Exercise instructions:
**1.** According to the account of the DISCLOSE Act mark-up, by what vote did the committee approve the manager's amendment?
**2.** In the account of the DISCLOSE Act mark-up, rewrite the part that opens with the words containing "In a 5-3 vote, the" and closes with "FEC writes regulations).", putting "broadcast disclaimers" in place of "TV disclaimers".
**3.** Pick up the account of the DISCLOSE Act mark-up where it stops and keep writing.

DISCLOSE mark-up blow-by-blow

On Thursday, the nine-member Committee on House Administration held a mark-up for the “Democratic Incumbents Seeking to Contain Losses by Outlawing Speech in Elections” (DISCLOSE) Act, also known as H.R. 5175.

In a 5-3 vote, the committee approved a manager’s amendment, introduced by Chairman Robert Brady (D-Pa.). The committee also debated and eventually approved 7 additional amendments.

Brady characterized the changes in his manager’s amendment in detail—some of which were technical. Brady said the new language would:

(1) provide an avenue for claiming a hardship exemption for TV disclaimers if the ad takes up too much time (this provision, though, seems contradicted by another clause in the bill stating it will go into effect 30 days after passage, regardless of whether the FEC writes regulations).

(2) make a disclosure provision slightly less onerous, requiring speakers to post a hyperlink on their website that directly links to the Federal Election Commission’s (FEC) website. Originally, the bill mandated a duplicate posting on the organization’s website.

(3) make clear that the restrictions on U.S. subsidiaries of international companies do not apply to those companies’ political action committees (PACs). They would be permitted to exist as long as the PAC is not directed by a foreign subsidiary (which is already illegal).

Available data:
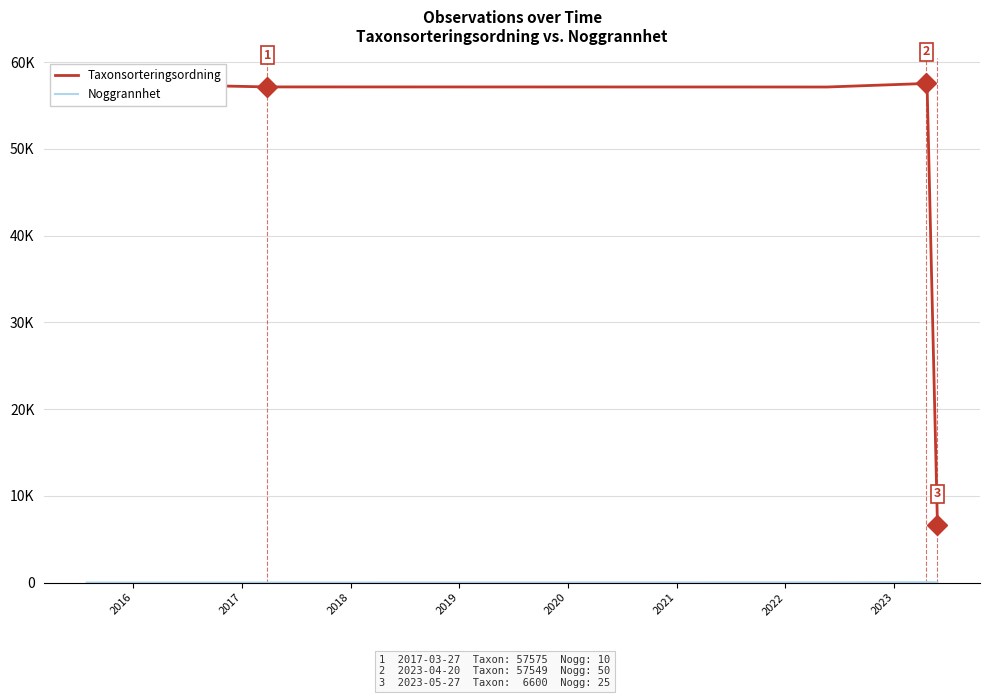

True or false: Taxonsorteringsordning has a value of 82717 at 2017.

False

Your responses:
**1.** 5-3

**2.**
In a 5-3 vote, the committee approved a manager’s amendment, introduced by Chairman Robert Brady (D-Pa.). The committee also debated and eventually approved 7 additional amendments.

Brady characterized the changes in his manager’s amendment in detail—some of which were technical. Brady said the new language would:

(1) provide an avenue for claiming a hardship exemption for broadcast disclaimers if the ad takes up too much time (this provision, though, seems contradicted by another clause in the bill stating it will go into effect 30 days after passage, regardless of whether the FEC writes regulations).

**3.**
(4) amend the coordination regulations to provide “safe harbor” for communications related to grassroots lobbying on legislation. Again, without providing for FEC regulations, this provision would still ensure speakers are chilled in the midterm campaigns.

Rep. Dan Lungren (R-Calif.) and the committee’s two other minority members, Rep. Greg Harper (R-Miss.) and Kevin McCarthy (R-Calif.), offered a handful of speech-friendly amendments to DISCLOSE, each of which was voted down by the Democrats—except for two technical amendments (one on Internet regulation and one on a certification issue).

Democrats beat back equal treatment for unions
In general, Lungren attempted—and failed—to insert language in the bill that would treat corporations the same as similarly situated labor unions. In disputing the “findings,” located in Section 2 of the bill, Lungren mocked the Democrats platitudinal language filled with weak assertions rather than facts justifying restrictions on government contractors and other companies.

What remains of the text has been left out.